Tax relief for 401(k) heirs

Personal Finance

September 19, 2006|By Eileen Ambrose | Eileen Ambrose,Sun Columnist

For years, those who inherited a 401(k) from a parent or partner were left with something else: a big tax bill.

That's because employers typically cashed out the account, and all at once heirs owed income tax on the money. Only surviving spouses could avoid an immediate tax hit by rolling the money into an individual retirement account.

But tax relief is on the way in the new pension law.

Beginning next year, children, domestic partners and anyone else who inherits a 401(k) from someone other than a spouse will be able to transfer the money directly into an IRA. They can then take distributions from the IRA based on their life expectancy, which can be many years. (A 40-year-old today is expected to live another 43 1/2 years.)

Heirs will owe income tax on the withdrawals, but it will be far less than paying the full tax tab at once.

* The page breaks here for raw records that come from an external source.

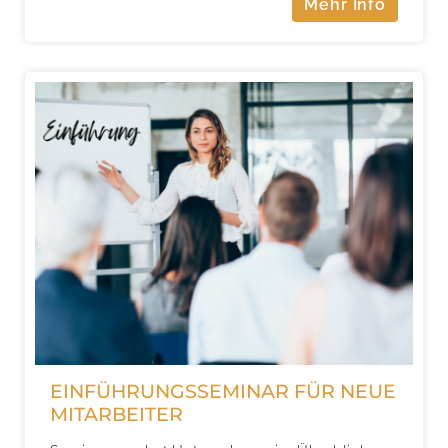
Mehr Info
EINFÜHRUNGSSEMINAR FÜR NEUE
MITARBEITER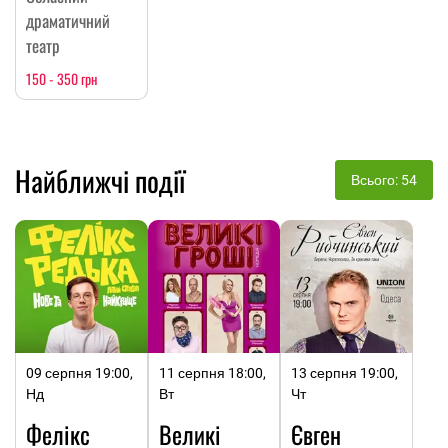
драматичний
театр
150 - 350 грн
Найближчі події
Всього: 54
09 серпня 19:00,
11 серпня 18:00,
13 серпня 19:00,
Нд
Вт
Чт
Фелікс
Великі
Євген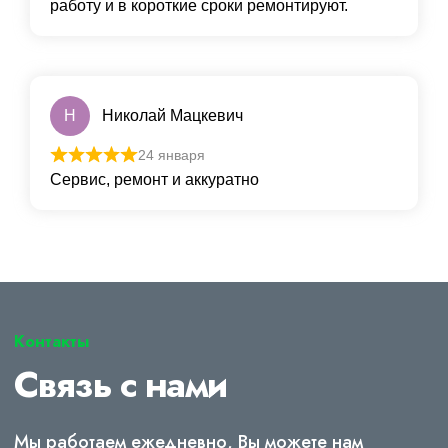
работу и в короткие сроки ремонтируют.
Н
Николай Мацкевич
24 января
Сервис, ремонт и аккуратно
Контакты
Связь с нами
Мы работаем ежедневно, Вы можете нам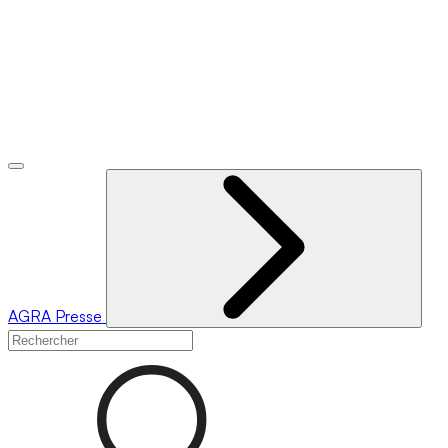
AGRA
Presse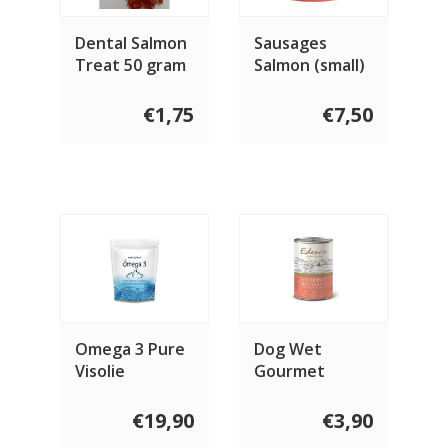
Dental Salmon
Sausages
Treat 50 gram
Salmon (small)
10 stuks
€1,75
€7,50
Omega 3 Pure
Dog Wet
Visolie
Gourmet
Capsules
Salmon &
Pheasant 400
€19,90
€3,90
gram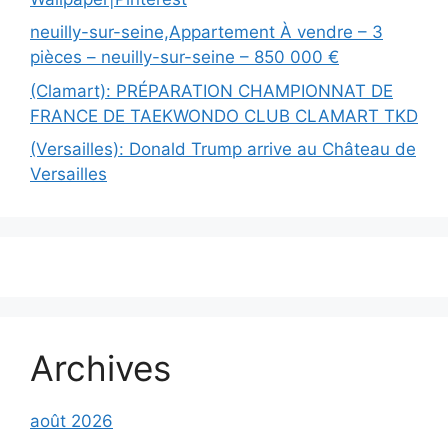
neuilly-sur-seine,Appartement À vendre – 3
pièces – neuilly-sur-seine – 850 000 €
(Clamart): PRÉPARATION CHAMPIONNAT DE
FRANCE DE TAEKWONDO CLUB CLAMART TKD
(Versailles): Donald Trump arrive au Château de
Versailles
Archives
août 2026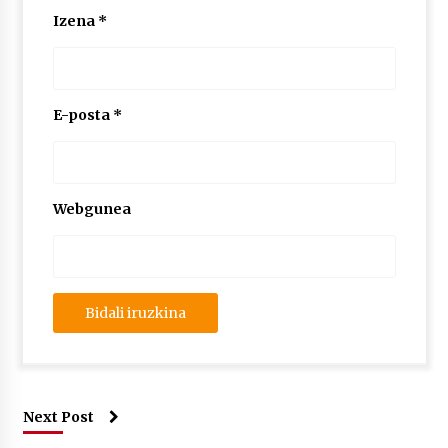
2026/07/03
Izena
*
MUSIBLA #297: Bide, Boards Of Canada, Somak,
Tiga, Twisted Teens, Underscores, Habia
2026/07/02
E-posta
*
Webgunea
Next Post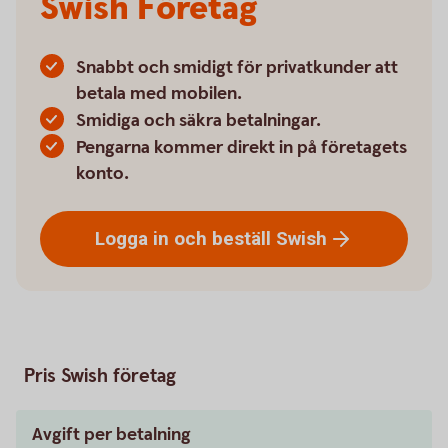
Swish Företag
Snabbt och smidigt för privatkunder att
betala med mobilen.
Smidiga och säkra betalningar.
Pengarna kommer direkt in på företagets
konto.
Logga in och beställ
Swish
Pris Swish företag
Avgift per betalning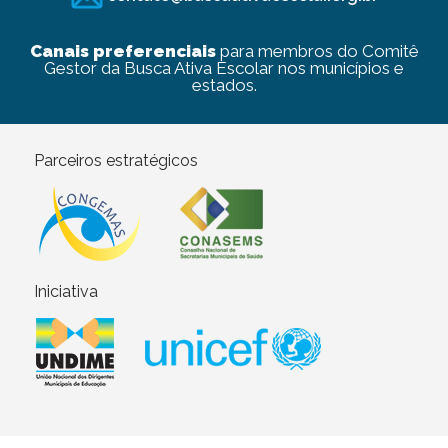
Canais preferenciais
para membros do Comitê
Gestor da Busca Ativa Escolar nos municípios e
estados.
Parceiros estratégicos
Iniciativa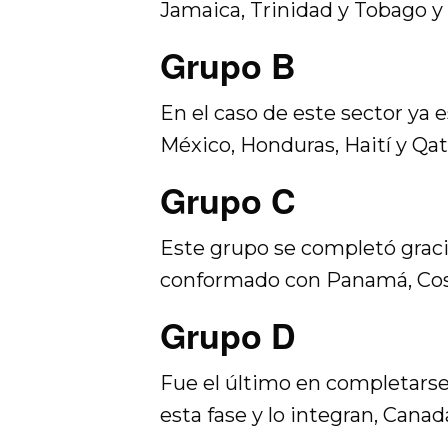
Jamaica, Trinidad y Tobago y 
Grupo B
En el caso de este sector ya 
México, Honduras, Haití y Qat
Grupo C
Este grupo se completó graci
conformado con Panamá, Costa
Grupo D
Fue el último en completarse 
esta fase y lo integran, Cana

The additional benefit: money sitting in the IRA continues to grow tax-deferred.

"Many beneficiaries will end up getting 10 times more," because of this change, says IRA expert Ed Slott.

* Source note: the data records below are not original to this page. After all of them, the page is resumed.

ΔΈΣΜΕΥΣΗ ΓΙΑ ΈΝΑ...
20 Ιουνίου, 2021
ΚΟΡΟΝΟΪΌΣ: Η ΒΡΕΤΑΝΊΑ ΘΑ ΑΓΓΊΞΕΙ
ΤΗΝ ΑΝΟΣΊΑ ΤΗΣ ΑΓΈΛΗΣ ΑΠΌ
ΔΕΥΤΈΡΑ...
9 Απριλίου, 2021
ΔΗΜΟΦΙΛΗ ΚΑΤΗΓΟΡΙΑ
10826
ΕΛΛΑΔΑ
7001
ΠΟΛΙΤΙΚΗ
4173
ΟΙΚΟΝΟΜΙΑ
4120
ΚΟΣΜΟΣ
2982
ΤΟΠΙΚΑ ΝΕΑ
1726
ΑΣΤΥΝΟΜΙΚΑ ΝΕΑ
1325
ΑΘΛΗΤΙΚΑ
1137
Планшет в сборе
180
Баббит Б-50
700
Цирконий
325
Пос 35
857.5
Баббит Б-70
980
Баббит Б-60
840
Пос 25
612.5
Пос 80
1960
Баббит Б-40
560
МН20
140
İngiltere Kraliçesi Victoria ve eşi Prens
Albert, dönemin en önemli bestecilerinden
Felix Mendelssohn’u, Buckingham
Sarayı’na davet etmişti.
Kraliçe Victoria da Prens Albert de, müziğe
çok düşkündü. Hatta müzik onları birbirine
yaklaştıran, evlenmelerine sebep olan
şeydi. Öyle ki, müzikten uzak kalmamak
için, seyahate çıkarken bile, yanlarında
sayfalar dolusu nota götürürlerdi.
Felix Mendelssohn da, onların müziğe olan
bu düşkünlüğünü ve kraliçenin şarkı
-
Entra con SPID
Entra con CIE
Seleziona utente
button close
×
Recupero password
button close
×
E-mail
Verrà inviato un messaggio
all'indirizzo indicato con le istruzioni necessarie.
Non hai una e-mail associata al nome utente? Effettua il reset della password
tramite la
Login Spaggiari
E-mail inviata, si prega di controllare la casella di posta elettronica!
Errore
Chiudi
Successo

As 401(k)s have become commonplace, this change will be a boon for many non-spouse heirs. They are expected to save $157 million in taxes over five years.

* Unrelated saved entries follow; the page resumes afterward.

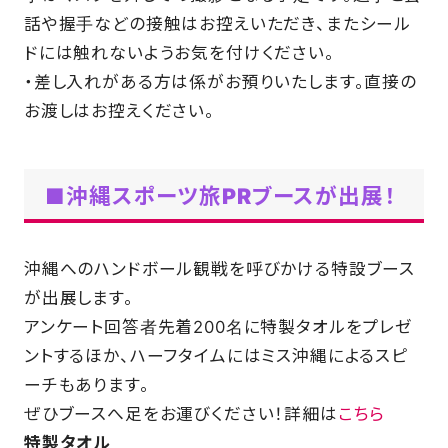
話や握手などの接触はお控えいただき、またシール
ドには触れないようお気を付けください。
・差し入れがある方は係がお預りいたします。直接の
お渡しはお控えください。
■沖縄スポーツ旅PRブースが出展
！
沖縄へのハンドボール観戦を呼びかける特設ブース
が出展します。
アンケート回答者先着200名に特製タオルをプレゼ
ントするほか、ハーフタイムにはミス沖縄によるスピ
ーチもあります。
ぜひブースへ足をお運びください！詳細は
こちら
特製タオル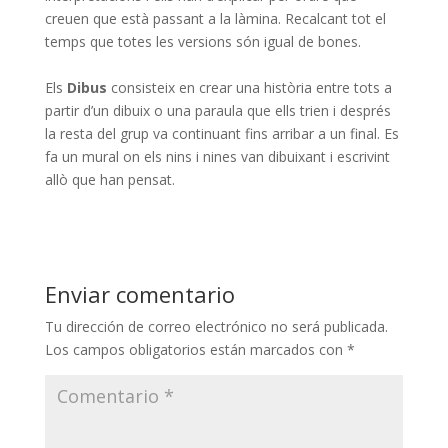
creuen que està passant a la làmina. Recalcant tot el
temps que totes les versions són igual de bones.
Els
Dibus
consisteix en crear una història entre tots a
partir d’un dibuix o una paraula que ells trien i després
la resta del grup va continuant fins arribar a un final. Es
fa un mural on els nins i nines van dibuixant i escrivint
allò que han pensat.
Enviar comentario
Tu dirección de correo electrónico no será publicada.
Los campos obligatorios están marcados con
*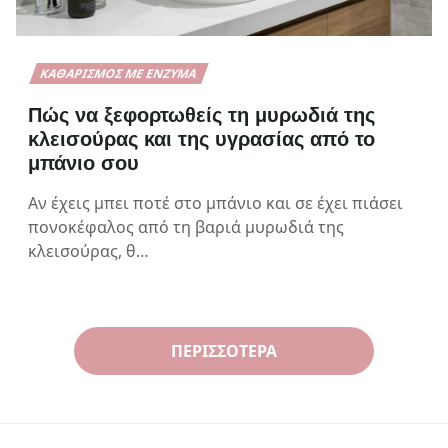
ΚΑΘΑΡΙΣΜΌΣ ΜΕ ΈΝΖΥΜΑ
Πώς να ξεφορτωθείς τη μυρωδιά της
κλεισούρας και της υγρασίας από το
μπάνιο σου
Αν έχεις μπει ποτέ στο μπάνιο και σε έχει πιάσει
πονοκέφαλος από τη βαριά μυρωδιά της
κλεισούρας, θ…
ΠΕΡΙΣΣΌΤΕΡΑ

Slott warns that these heirs must be careful when setting up an IRA or they can end up getting slapped with taxes anyway.

The money must go directly from the 401(k) to the IRA.

"If you touch the money, it's still taxable," Slott says.

Plus, the IRA must be properly titled in the name of the deceased, include the date of death and specify that it's set up for the heir, Slott says.

"It has to be clear it's an inherited IRA," he says.

Why was Congress so generous?

Slott says the pension law, more than 900 pages, can be summed up in a few words: "You're on your own."

The law creates many tax-friendly opportunities for workers to save rather than rely on an employer or the government for retirement security, he says. Allowing heirs to keep money in an IRA is just one more way to build a nest egg.

Laura Peebles, a director with Deloitte Tax, says she's not so sure all heirs will take advantage of that.

"Like many financial law changes, it benefits those people with money and discipline," she says. "Americans aren't known for their financial discipline."